>> Start DOCUMENT SEGMENT

Ejiro started the year with excitement, believing all it had coming was amazingness. But things quickly turned south. Thankfully, she’s ending it was with a big smile on her face, everything ending well.
What can I say or do but to be thankful to God for His mercies and grace.
My 2018 started with confidence and excitement for a new phase of my life after NYSC. What I was confronted with, instead, was a fall from top to bottom, from job hunting to losing the boyfriend I thought I was going to marry.
I had connections in high places and forgot that God was the highest of them. I later understood Proverbs 21:1. Connections that could land me a job without an interview, but all they wanted was sex. I almost did it but I restrained myself.
My father and I were always at each other’s throats. He never encouraged me, was always comparing me with people who were doing well. Coming from my own father, I was deeply hurt; however, my mum encouraged me and set up a business for me, which was tough. I was broke, had no job, was dependent on men to give me money, lost my connection with God, stopped going to church, friends left and I wasn’t particularly a nice one because I started to withdraw from them. I lost my confidence, plans of going out for my master’s degree went south, everything wasn’t just working.
Every interview feedback was ‘no’, (you should meet me for the latest current affairs), every day was tears… untilOctober.

>> End DOCUMENT SEGMENT

• **DIRECTIVE**
Reproduce part of the account word for word, beginning at the words "Ejiro started the" and stopping after "everything ending well.". Use nothing but the account to respond.

>> Start LISTED RECORDS

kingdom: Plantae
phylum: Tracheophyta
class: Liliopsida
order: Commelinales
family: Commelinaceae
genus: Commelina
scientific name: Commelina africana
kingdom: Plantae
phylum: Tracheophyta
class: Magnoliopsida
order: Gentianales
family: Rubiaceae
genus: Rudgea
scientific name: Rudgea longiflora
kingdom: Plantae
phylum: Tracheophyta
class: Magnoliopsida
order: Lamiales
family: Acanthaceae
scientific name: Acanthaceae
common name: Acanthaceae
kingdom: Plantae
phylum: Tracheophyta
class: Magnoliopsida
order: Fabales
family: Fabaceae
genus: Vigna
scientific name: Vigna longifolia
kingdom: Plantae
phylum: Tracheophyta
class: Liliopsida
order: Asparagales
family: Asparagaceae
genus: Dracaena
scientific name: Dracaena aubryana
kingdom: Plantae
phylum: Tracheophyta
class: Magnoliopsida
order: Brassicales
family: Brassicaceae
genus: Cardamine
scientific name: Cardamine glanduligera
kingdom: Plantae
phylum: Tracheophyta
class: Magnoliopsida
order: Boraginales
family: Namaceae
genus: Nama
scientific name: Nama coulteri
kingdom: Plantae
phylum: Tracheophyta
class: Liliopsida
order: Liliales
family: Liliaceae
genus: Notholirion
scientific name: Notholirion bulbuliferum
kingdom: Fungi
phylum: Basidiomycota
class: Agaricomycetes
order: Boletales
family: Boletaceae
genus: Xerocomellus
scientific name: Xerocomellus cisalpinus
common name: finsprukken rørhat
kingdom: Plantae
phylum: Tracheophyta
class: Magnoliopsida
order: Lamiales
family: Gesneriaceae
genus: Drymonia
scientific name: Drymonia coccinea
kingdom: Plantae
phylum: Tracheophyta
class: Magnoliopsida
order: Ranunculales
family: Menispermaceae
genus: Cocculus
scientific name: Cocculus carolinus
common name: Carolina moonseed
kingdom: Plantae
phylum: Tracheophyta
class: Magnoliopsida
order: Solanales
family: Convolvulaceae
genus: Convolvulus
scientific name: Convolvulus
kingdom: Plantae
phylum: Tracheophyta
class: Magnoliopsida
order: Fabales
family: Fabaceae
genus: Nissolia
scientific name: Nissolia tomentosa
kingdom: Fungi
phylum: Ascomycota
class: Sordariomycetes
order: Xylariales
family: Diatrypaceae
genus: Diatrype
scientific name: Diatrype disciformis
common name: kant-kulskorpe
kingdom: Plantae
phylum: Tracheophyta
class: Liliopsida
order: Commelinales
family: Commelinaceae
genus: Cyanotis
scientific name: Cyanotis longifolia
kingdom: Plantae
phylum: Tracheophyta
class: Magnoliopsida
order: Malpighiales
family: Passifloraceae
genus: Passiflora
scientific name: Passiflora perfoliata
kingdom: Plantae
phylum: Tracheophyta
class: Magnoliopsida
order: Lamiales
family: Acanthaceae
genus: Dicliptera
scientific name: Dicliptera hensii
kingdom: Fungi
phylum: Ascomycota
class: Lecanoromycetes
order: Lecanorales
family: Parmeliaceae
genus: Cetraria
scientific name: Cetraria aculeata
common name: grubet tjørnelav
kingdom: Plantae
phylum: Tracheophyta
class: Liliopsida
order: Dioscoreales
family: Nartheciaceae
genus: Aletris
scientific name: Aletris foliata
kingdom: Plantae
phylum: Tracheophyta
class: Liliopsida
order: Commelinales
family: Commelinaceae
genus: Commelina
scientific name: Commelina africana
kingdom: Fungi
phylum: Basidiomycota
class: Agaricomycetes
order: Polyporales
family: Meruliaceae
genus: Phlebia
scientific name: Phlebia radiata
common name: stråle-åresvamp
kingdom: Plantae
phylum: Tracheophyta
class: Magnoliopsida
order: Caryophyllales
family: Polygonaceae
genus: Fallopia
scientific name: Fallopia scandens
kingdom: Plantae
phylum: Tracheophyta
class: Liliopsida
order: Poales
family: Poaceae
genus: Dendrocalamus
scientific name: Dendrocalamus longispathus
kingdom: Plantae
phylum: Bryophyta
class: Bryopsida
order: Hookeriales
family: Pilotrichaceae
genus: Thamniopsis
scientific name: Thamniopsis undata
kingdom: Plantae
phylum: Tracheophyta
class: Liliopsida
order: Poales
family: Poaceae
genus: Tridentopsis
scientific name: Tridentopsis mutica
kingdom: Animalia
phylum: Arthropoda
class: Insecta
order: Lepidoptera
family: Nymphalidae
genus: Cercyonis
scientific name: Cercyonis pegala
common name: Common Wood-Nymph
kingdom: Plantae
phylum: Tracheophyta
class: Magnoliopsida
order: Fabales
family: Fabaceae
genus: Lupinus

>> End LISTED RECORDS

• **OUTPUT OF THE TASK**
Ejiro started the year with excitement, believing all it had coming was amazingness. But things quickly turned south. Thankfully, she’s ending it was with a big smile on her face, everything ending well.